▸ **What to do**
What lines of the data below hold "anchor"? Show them.

▸ **Data supplied**
*** Begin section ***
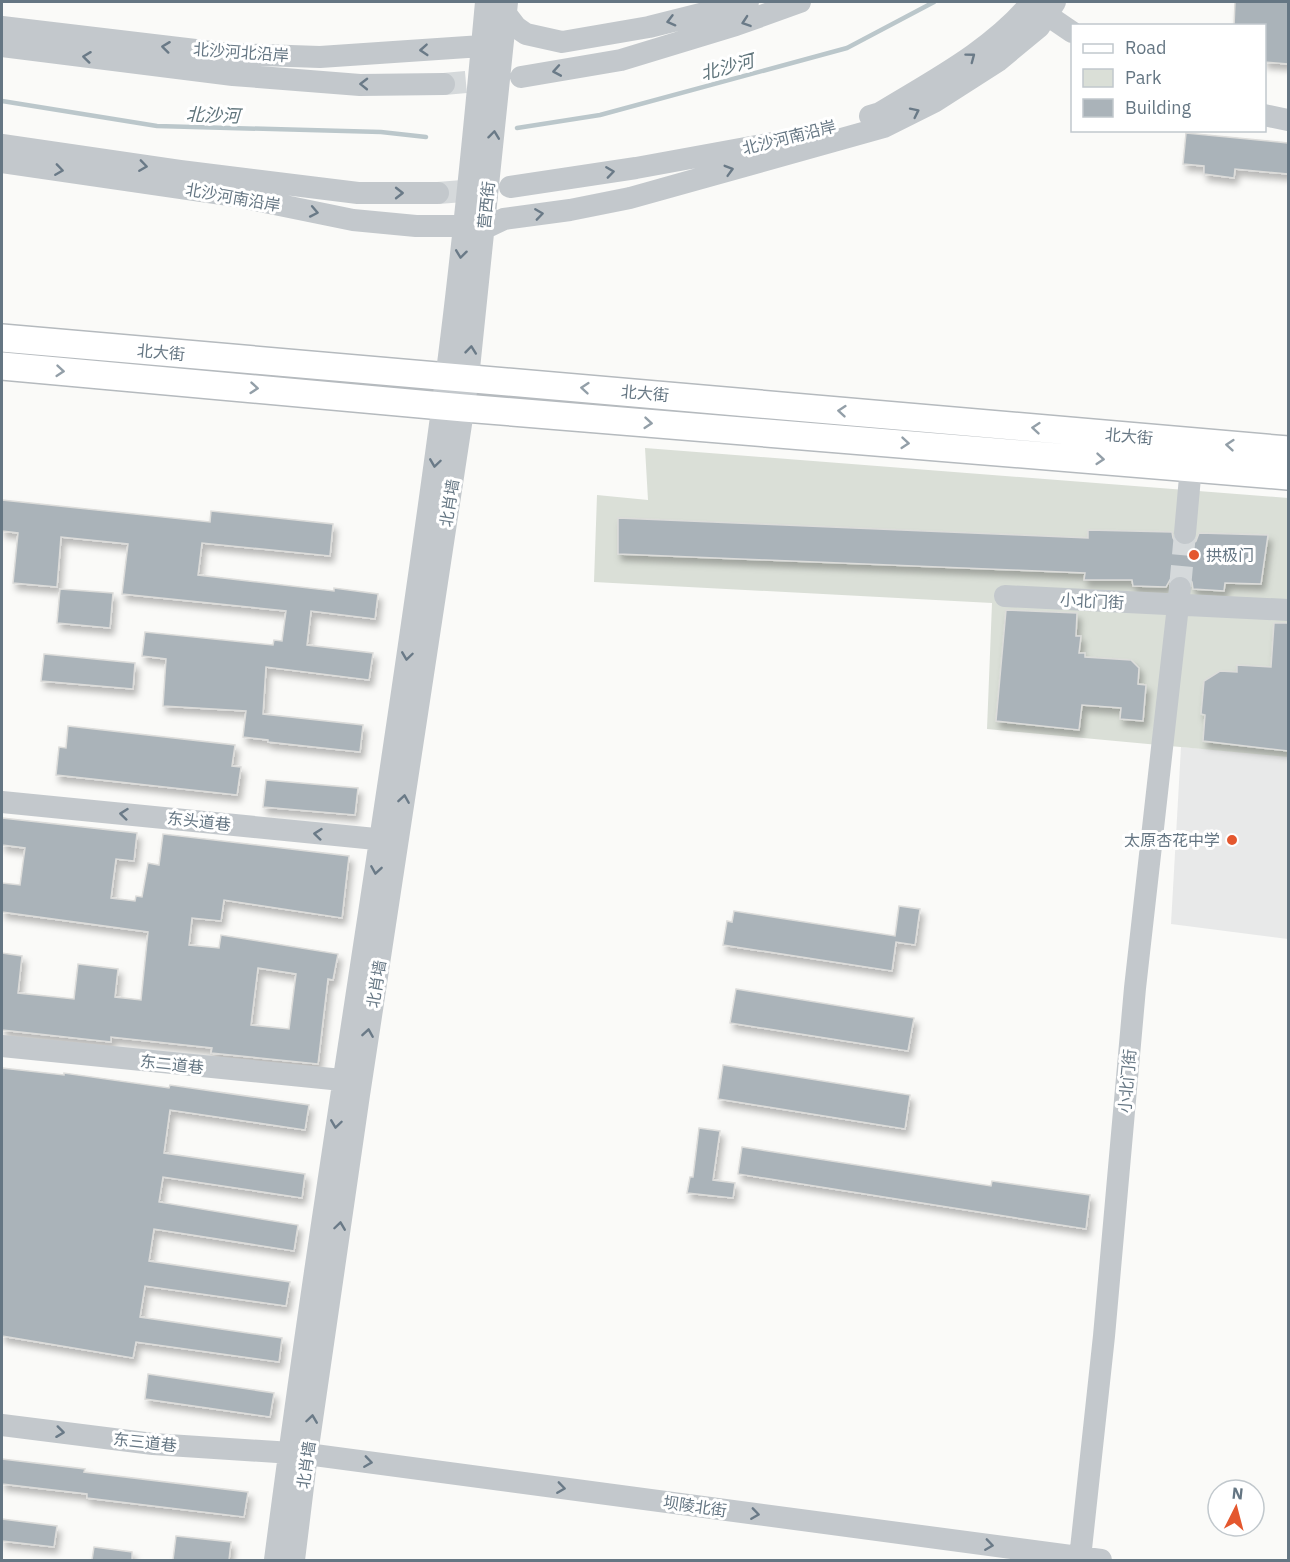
<svg xmlns="http://www.w3.org/2000/svg" width="1290" height="1562" viewBox="0 0 1290 1562" font-family="'IBM Plex Sans','Noto Sans SC',sans-serif">
<style>
.built{fill:#e8e9e9}
.green{fill:#dadfd7}
.lines{fill:none;stroke-linecap:round;stroke-linejoin:round}
.stream{stroke:#bbc7cb;stroke-width:4.5}
.building{fill:#aab3b9;stroke:#dcdcda;stroke-width:1.5;fill-rule:evenodd;filter:url(#shadow)}
.minor-tunnel{stroke:#d5d9db;stroke-width:22;stroke-dasharray:22 11;stroke-linecap:butt}
.major-casing{stroke:#b5babe;stroke-width:30}
.minor{stroke:#c3c8cc;stroke-width:22}
.major{stroke:#fff;stroke-width:27}
.oneway{stroke:#6a7a87}
.oneway2{stroke:#939fa8}
.poi-dot{fill:#e4572e;stroke:#fff;stroke-width:2}
.labels{text-anchor:middle;dominant-baseline:central;stroke-width:6;stroke-linejoin:round;paint-order:stroke}
.street-label{font-size:16px;fill:#657683;stroke:#fff}
.poi-label{font-size:16px;fill:#657683;stroke:#fff;text-anchor:start}
.water-label{font-size:18px;font-style:italic;fill:#60757c;stroke:#fff}
</style>
<defs>
<filter id="shadow"><feDropShadow dx="3.5" dy="6" stdDeviation="3" flood-color="#0004"/></filter>
</defs>
<rect width="100%" height="100%" fill="#fafaf8"/>
<path class="built" d="M1181,747L1288,756V939L1171,924Z"/>
<path class="green" d="M645,448L1288,498V757L987,729L992,603L594,582L597,495L648,500Z"/>
<g class="lines">
<path class="stream" d="M2,101L157,126L381,132L426,137
M517,128L600,115L847,48L934,2"/>
</g>
<path class="building" d="M1235,2H1288V64L1264,62V26H1234Z
M1186,133L1288,143V174L1235,169L1234,178L1204,174V166L1183,164Z
M2,500L210,522L211,511L333,524L330,556L202,543L198,575L334,591V588L378,594L375,619L311,611L307,645L373,653L369,680L266,667L263,714L363,725L360,752L268,742V740L243,737L246,711L163,706L166,659L142,656L145,632L273,645L274,640L282,641L286,611L122,594L128,544L61,537L57,587L13,583L18,533L2,531Z
M618,518L1088,538V530L1172,532L1173,538L1177,544L1184,546L1191,545L1196,541L1199,533L1268,535L1261,584L1225,583L1224,591L1193,589L1192,582L1188,578L1181,575L1174,576L1170,580L1166,587L1133,586L1132,580H1084L1085,573L618,554Z
M60,589L113,593L110,628L57,623Z
M1006,610L1077,613L1076,636H1081L1079,653H1085V657L1131,660L1139,668L1138,684L1146,685L1143,721L1120,719L1121,708L1082,705L1079,730L996,721Z
M1274,623H1288V751L1203,741L1205,715L1201,714L1204,681L1220,671L1237,672V665L1271,667Z
M44,654L135,663L133,689L41,681Z
M68,726L235,745L232,766L241,767L237,795L56,775L59,747L66,748Z
M266,780L358,788L355,815L263,807Z
M2,818L137,833L134,861L116,859L111,898L135,901L136,896L142,897L148,863L159,865L163,834L349,856L342,918L224,900L221,921L192,918L189,945L219,948L221,935L338,954L333,980L328,979L318,1064L211,1053L212,1048L111,1037V1042L2,1030V953L22,956L18,993L74,999L78,964L118,969L115,997L141,1000L148,932L2,912V883L20,885L25,848L2,845ZM258,968L296,974L289,1029L251,1025Z
M899,906L920,909L915,945L896,942L892,971L723,945L727,921L732,922L734,911L895,936Z
M736,989L914,1018L908,1051L730,1023Z
M723,1065L910,1095L905,1129L718,1099Z
M2,1068L64,1075V1073L169,1088L170,1085L309,1105L305,1130L170,1110L164,1153L305,1174L302,1198L163,1177L159,1202L298,1225L294,1251L154,1229L149,1261L290,1282L286,1306L145,1286L140,1317L282,1338L279,1362L136,1342L133,1358L2,1336Z
M699,1128L720,1131L713,1180L735,1183L733,1198L687,1193L690,1177H693Z
M742,1147L991,1186L992,1181L1090,1195L1086,1229L738,1174Z
M148,1374L274,1393L270,1417L145,1399Z
M2,1459L85,1469L84,1472L248,1492L244,1517L87,1498V1494L2,1484Z
M2,1519L57,1526L54,1547L2,1541Z
M176,1536L231,1542L229,1560H173Z
M94,1547L132,1552V1560H92Z"/>
<g class="lines">
<path class="minor-tunnel" d="M444,84L499,79
M438,193L487,189
M1180,588L1185,533"/>
<defs>
<path id="major" d="M2,338L1288,450
M2,366L464,408L1288,476"/>
</defs>
<use href="#major" class="major-casing"/>
<path class="minor" d="M506,14L516,27L526,34L562,42L649,27L748,2
M1047,15L1072,32
M2,27L229,54L320,57L482,46
M2,46L233,75L360,85L444,84
M521,77L621,60L736,25L800,2
M1264,115L1288,120
M870,116L880,113C934,80 991,51 1032,2
M2,145L180,171L358,193H438
M2,162L236,196L353,220L416,226H464
M510,187L636,168L778,142
M483,229L504,219L570,210L630,198L884,127L934,102L998,61L1039,27L1055,2
M1185,533L1191,466
M1005,596L1288,610
M2,802L396,841
M2,1046L342,1080
M2,1425L153,1444L307,1454L1101,1560
M1080,1558L1104,1336L1135,988L1180,588
M275,1560C325,1174 392,789 443,402C461,269 474,135 486,2
M294,1560L307,1454L359,1095L468,378L507,2"/>
<use href="#major" class="major"/>
</g>
<defs><path id="oneway-chevron" d="M-2-3.5L2.5 0L-2 3.5" fill="none" stroke-width="1.6" stroke-linecap="round" stroke-linejoin="round" transform="scale(1.5)"/></defs>
<g class="oneway">
<use href="#oneway-chevron" transform="translate(671 21) rotate(165)"/>
<use href="#oneway-chevron" transform="translate(746 22) rotate(161)"/>
<use href="#oneway-chevron" transform="translate(166 47) rotate(-173)"/>
<use href="#oneway-chevron" transform="translate(424 50) rotate(176)"/>
<use href="#oneway-chevron" transform="translate(87 57) rotate(-173)"/>
<use href="#oneway-chevron" transform="translate(971 57) rotate(-37)"/>
<use href="#oneway-chevron" transform="translate(557 71) rotate(170)"/>
<use href="#oneway-chevron" transform="translate(364 84) rotate(-179)"/>
<use href="#oneway-chevron" transform="translate(915 112) rotate(-26)"/>
<use href="#oneway-chevron" transform="translate(494 135) rotate(-83)"/>
<use href="#oneway-chevron" transform="translate(143 166) rotate(8)"/>
<use href="#oneway-chevron" transform="translate(59 170) rotate(8)"/>
<use href="#oneway-chevron" transform="translate(729 170) rotate(-16)"/>
<use href="#oneway-chevron" transform="translate(610 172) rotate(-8)"/>
<use href="#oneway-chevron" transform="translate(399 193)"/>
<use href="#oneway-chevron" transform="translate(314 212) rotate(11)"/>
<use href="#oneway-chevron" transform="translate(539 214) rotate(-8)"/>
<use href="#oneway-chevron" transform="translate(461 254) rotate(97)"/>
<use href="#oneway-chevron" transform="translate(471 350) rotate(-84)"/>
<use href="#oneway-chevron" transform="translate(435 463) rotate(98)"/>
<use href="#oneway-chevron" transform="translate(407 656) rotate(98)"/>
<use href="#oneway-chevron" transform="translate(404 799) rotate(-81)"/>
<use href="#oneway-chevron" transform="translate(124 814) rotate(-174)"/>
<use href="#oneway-chevron" transform="translate(318 834) rotate(-174)"/>
<use href="#oneway-chevron" transform="translate(376 870) rotate(99)"/>
<use href="#oneway-chevron" transform="translate(368 1033) rotate(-81)"/>
<use href="#oneway-chevron" transform="translate(336 1124) rotate(98)"/>
<use href="#oneway-chevron" transform="translate(340 1226) rotate(-82)"/>
<use href="#oneway-chevron" transform="translate(312 1419) rotate(-82)"/>
<use href="#oneway-chevron" transform="translate(60 1432) rotate(7)"/>
<use href="#oneway-chevron" transform="translate(368 1462) rotate(8)"/>
<use href="#oneway-chevron" transform="translate(561 1488) rotate(8)"/>
<use href="#oneway-chevron" transform="translate(755 1514) rotate(8)"/>
<use href="#oneway-chevron" transform="translate(989 1545) rotate(8)"/>
</g>
<g class="oneway2">
<use href="#oneway-chevron" transform="translate(60 371) rotate(5)"/>
<use href="#oneway-chevron" transform="translate(254 388) rotate(5)"/>
<use href="#oneway-chevron" transform="translate(585 388) rotate(-175)"/>
<use href="#oneway-chevron" transform="translate(842 411) rotate(-175)"/>
<use href="#oneway-chevron" transform="translate(648 423) rotate(5)"/>
<use href="#oneway-chevron" transform="translate(1036 428) rotate(-175)"/>
<use href="#oneway-chevron" transform="translate(905 443) rotate(5)"/>
<use href="#oneway-chevron" transform="translate(1230 445) rotate(-175)"/>
<use href="#oneway-chevron" transform="translate(1100 459) rotate(5)"/>
</g>
<g class="poi-dot">
<circle cx="1194" cy="555" r="6"/>
<circle cx="1232" cy="840" r="6"/>
</g>
<g class="labels">
<g class="street-label">
<text transform="translate(241 52) rotate(4)">北沙河北沿岸</text>
<text transform="translate(789 137) rotate(-14)">北沙河南沿岸</text>
<text transform="translate(233 197) rotate(10)">北沙河南沿岸</text>
<text transform="translate(486 205) rotate(-84)">营西街</text>
<text transform="translate(161 352) rotate(5)">北大街</text>
<text transform="translate(645 393) rotate(5)">北大街</text>
<text transform="translate(1129 436) rotate(5)">北大街</text>
<text transform="translate(449 503) rotate(-81)">北肖墙</text>
<text transform="translate(1092 601) rotate(3)">小北门街</text>
<text transform="translate(199 821) rotate(6)">东头道巷</text>
<text transform="translate(376 984) rotate(-81)">北肖墙</text>
<text transform="translate(172 1064) rotate(6)">东二道巷</text>
<text transform="translate(1127 1081) rotate(-85)">小北门街</text>
<text transform="translate(145 1442) rotate(6)">东三道巷</text>
<text transform="translate(306 1465) rotate(-82)">北肖墙</text>
<text transform="translate(695 1506) rotate(8)">坝陵北街</text>
</g>
<g class="poi-label">
<text x="1206" y="555">拱极门</text>
<text x="1220" y="840" text-anchor="end">太原杏花中学</text>
</g>
<g class="water-label">
<text transform="translate(727 67) rotate(-15)">北沙河</text>
<text transform="translate(213 115) rotate(2)">北沙河</text>
</g>
</g>
<rect width="1290" height="1562" fill="none" stroke="#657683" stroke-width="6"/>
<rect x="1071" y="24" width="195" height="108" fill="#ffffff" stroke="#c1c8cd" stroke-width="1.5"/>
<rect x="1083" y="44" width="30" height="9" fill="#ffffff" stroke="#c1c8cd" stroke-width="1.5"/>
<text x="1125" y="54" font-size="18" fill="#657683">Road</text>
<rect x="1083" y="69" width="30" height="18" fill="#dadfd7" stroke="#c1c8cd" stroke-width="1.5"/>
<text x="1125" y="84" font-size="18" fill="#657683">Park</text>
<rect x="1083" y="99" width="30" height="18" fill="#aab3b9" stroke="#c1c8cd" stroke-width="1.5"/>
<text x="1125" y="114" font-size="18" fill="#657683">Building</text>
<g transform="translate(1236 1508) rotate(6)"><circle r="28" fill="#ffffff" stroke="#c1c8cd" stroke-width="1.5"/>
<path d="M0-4.5L10 22L0 15L-10 22Z" fill="#e4572e"/>
<text y="-9" font-size="16" font-weight="bold" text-anchor="middle" fill="#657683">N</text>
</g>
</svg>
*** End section ***
▸ **Task result**
.labels{text-anchor:middle;dominant-baseline:central;stroke-width:6;stroke-linejoin:round;paint-order:stroke}
.poi-label{font-size:16px;fill:#657683;stroke:#fff;text-anchor:start}
<text x="1220" y="840" text-anchor="end">太原杏花中学</text>
<text y="-9" font-size="16" font-weight="bold" text-anchor="middle" fill="#657683">N</text>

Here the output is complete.